If you are limited to 2 drives, I'd do the mirror but set aside space
for a daily (m-w-f & t-th-s) or a daily & weekly backup. This gives you
a day (w/ m-w-f & t-th-s) or a week (w/ daily & weekly) to detect file
corruption or virus/trojan problems.
Ideally, you mirror 2 drives and do the historical to a 3rd and keep a
daily (at least m-w-f & t-th-s), weekly, and monthly backup.
With the mirror for fault tolerance and historical backup for
corruption, you are well covered.
Just MHO,
Travis
-----Original Message-----
From: slug@lists.nks.net [mailto:slug@lists.nks.net] On Behalf Of Eric
Jahn
Sent: Friday, July 04, 2003 10:51 AM
To: SLUG
Subject: Re: [SLUG] a simple harddrive backup scheme
"From a hardware aspect two same sized drives both bootable is the
cheapest
> most convenient form of operation, with built a in recovery option."
the above sounds like the simplest, lowest maintenance solution to me.

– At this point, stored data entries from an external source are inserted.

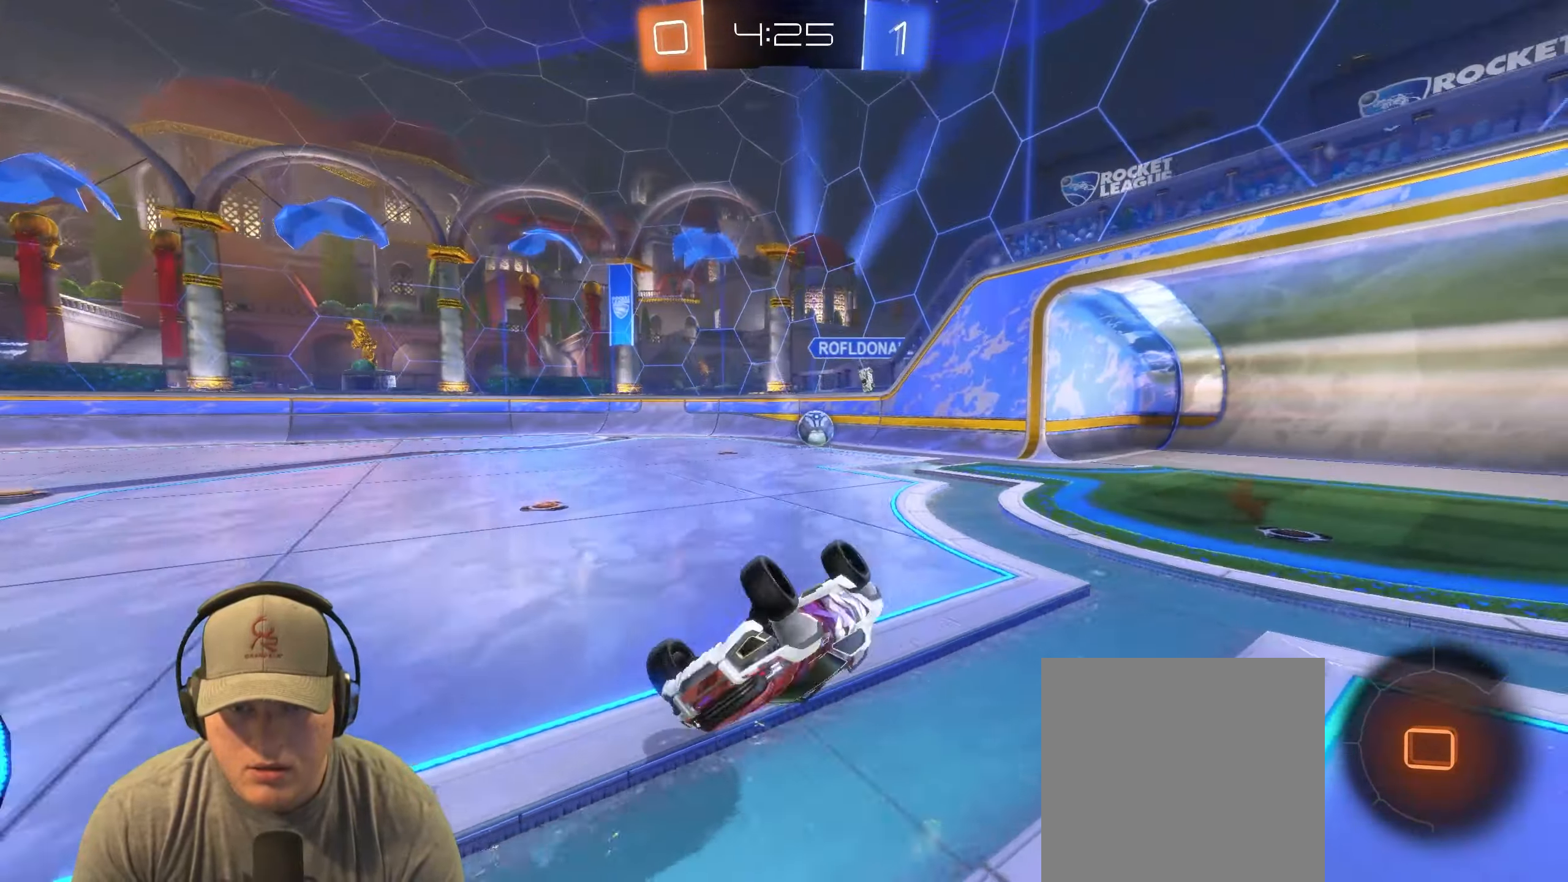
{"buttons": ["R2"], "left_stick": "center", "events": [[33, "R2", "up"], [167, "L1", "up"], [183, "left_stick", "center"], [500, "R2", "down"]]}
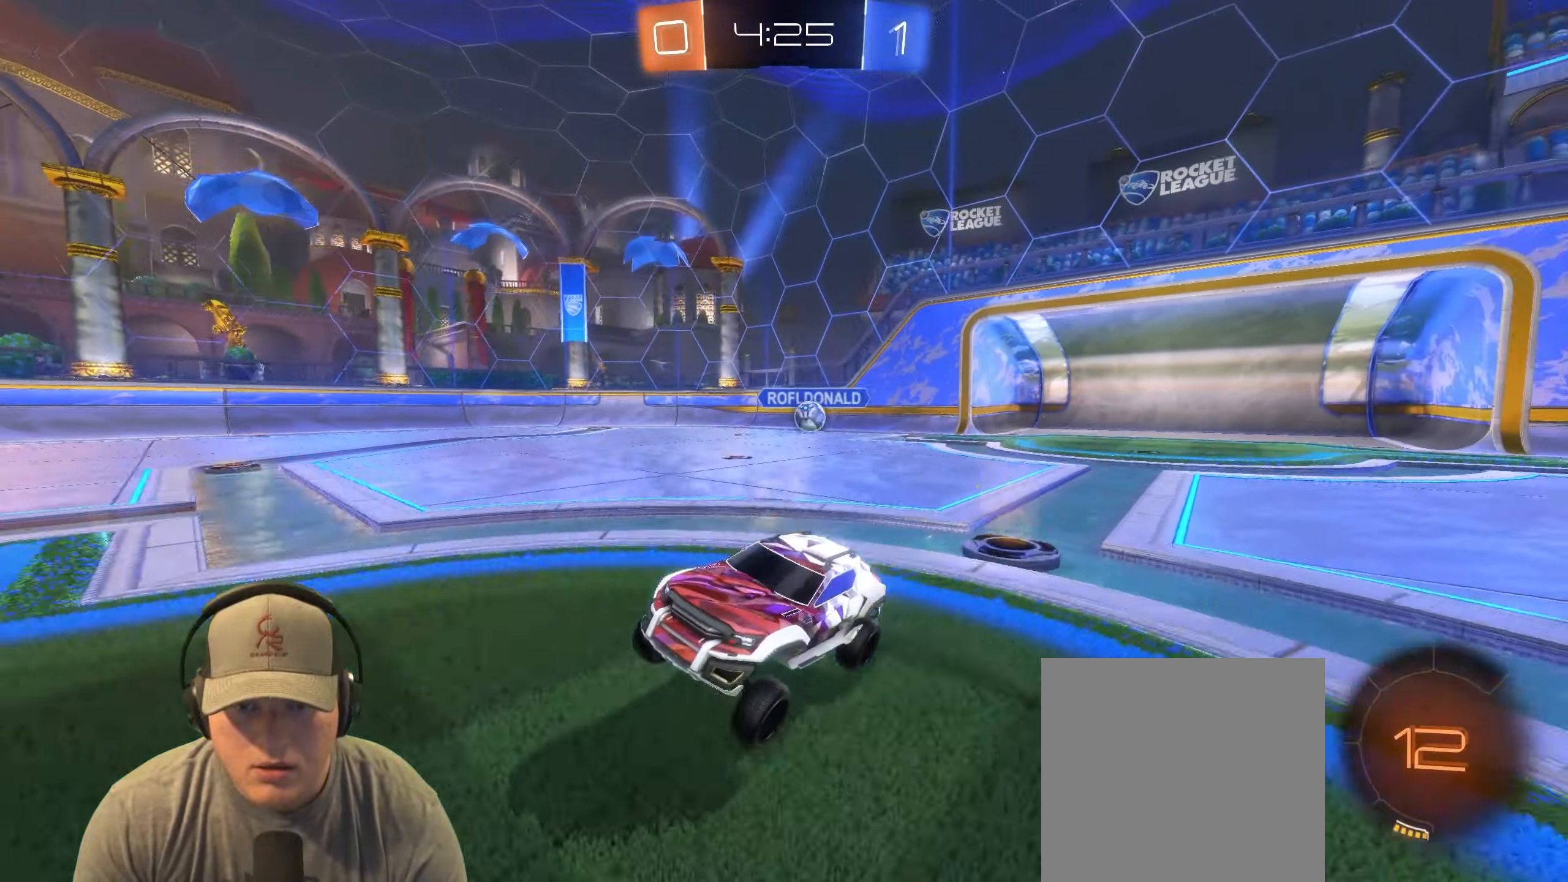
{"buttons": ["L1"], "left_stick": "left", "events": [[217, "left_stick", "up-right"], [400, "left_stick", "left"], [483, "L1", "down"], [483, "R2", "up"]]}
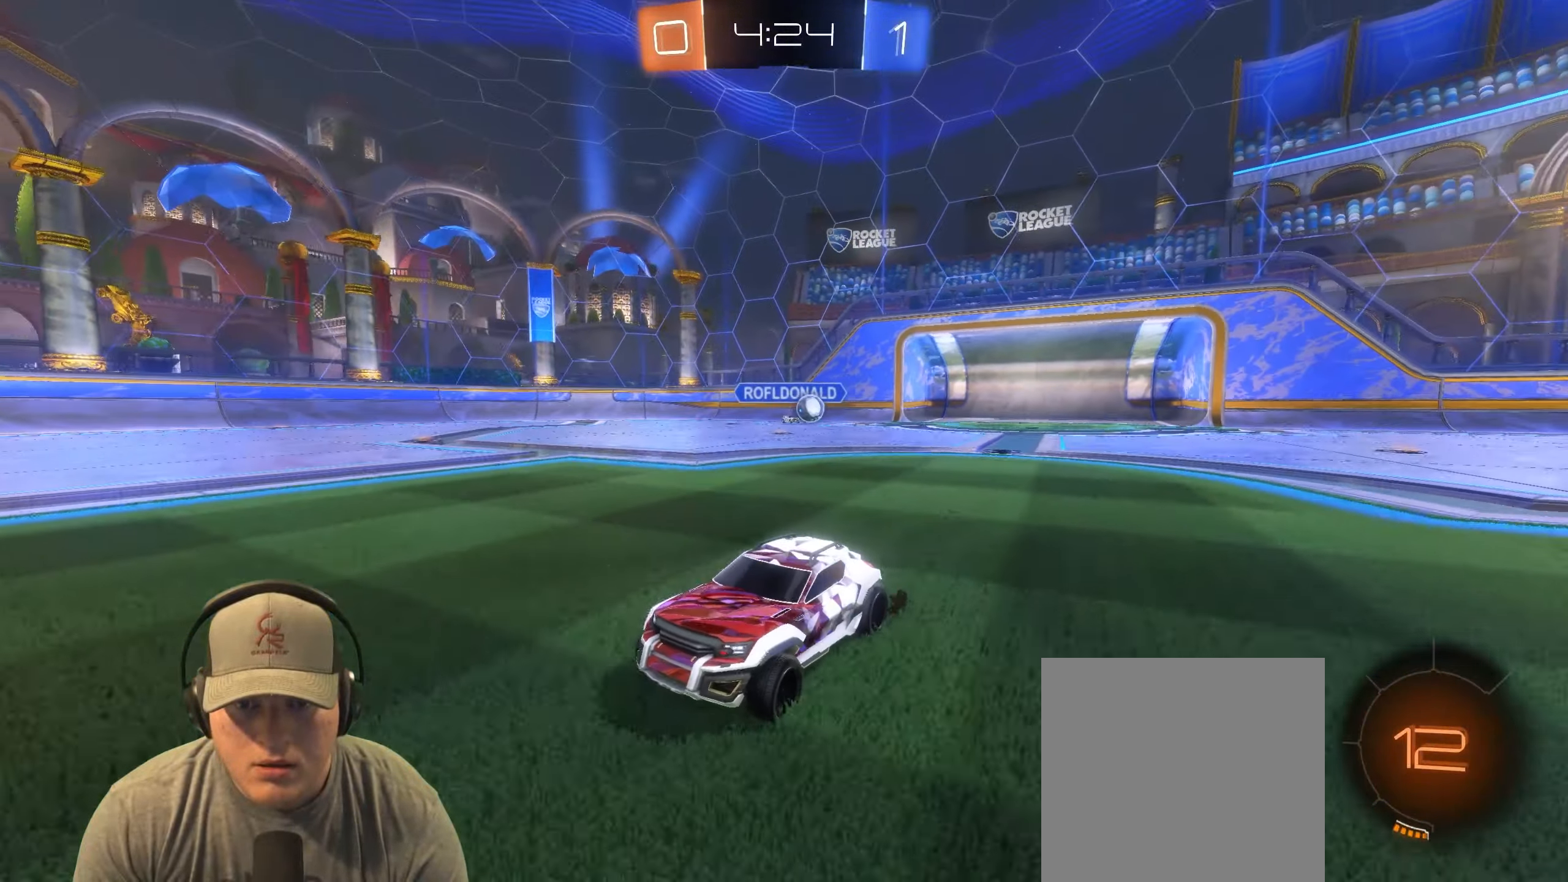
{"buttons": ["R2"], "left_stick": "left", "events": [[167, "L1", "up"], [367, "R2", "down"]]}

so when my old original drive crashes, just switch to boot from the
newer drive. I supposed I would have to initially do a complete disk
copy from the old to the new, then just update the files I need saved
(home directory) regularly. I guess I would also need to check now and
again the verify that the new backup disk is still even bootable as I
keep adding files (boot which aren't system files, just data file in
/home). Of course if lightning strikes, I'm up $*!t creek, but chances
are I'll be sitting at the computer at that time also, so no worries. ;)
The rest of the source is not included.